Transcribed page contents
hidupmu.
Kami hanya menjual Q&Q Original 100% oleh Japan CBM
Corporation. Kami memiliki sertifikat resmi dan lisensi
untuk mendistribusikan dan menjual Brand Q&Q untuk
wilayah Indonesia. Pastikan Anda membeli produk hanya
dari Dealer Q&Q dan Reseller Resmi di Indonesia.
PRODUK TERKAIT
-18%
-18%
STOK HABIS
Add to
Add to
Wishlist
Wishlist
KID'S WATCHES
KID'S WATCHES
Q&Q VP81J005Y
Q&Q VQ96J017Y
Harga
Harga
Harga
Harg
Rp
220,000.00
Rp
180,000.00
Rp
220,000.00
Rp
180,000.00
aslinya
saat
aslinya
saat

### PROBLEM REQUIREMENTS:
An exact copy of every record above is required.

### ANSWER SECTION:
hidupmu.
Kami hanya menjual Q&Q Original 100% oleh Japan CBM
Corporation. Kami memiliki sertifikat resmi dan lisensi
untuk mendistribusikan dan menjual Brand Q&Q untuk
wilayah Indonesia. Pastikan Anda membeli produk hanya
dari Dealer Q&Q dan Reseller Resmi di Indonesia.
PRODUK TERKAIT
-18%
-18%
STOK HABIS
Add to
Add to
Wishlist
Wishlist
KID'S WATCHES
KID'S WATCHES
Q&Q VP81J005Y
Q&Q VQ96J017Y
Harga
Harga
Harga
Harg
Rp
220,000.00
Rp
180,000.00
Rp
220,000.00
Rp
180,000.00
aslinya
saat
aslinya
saat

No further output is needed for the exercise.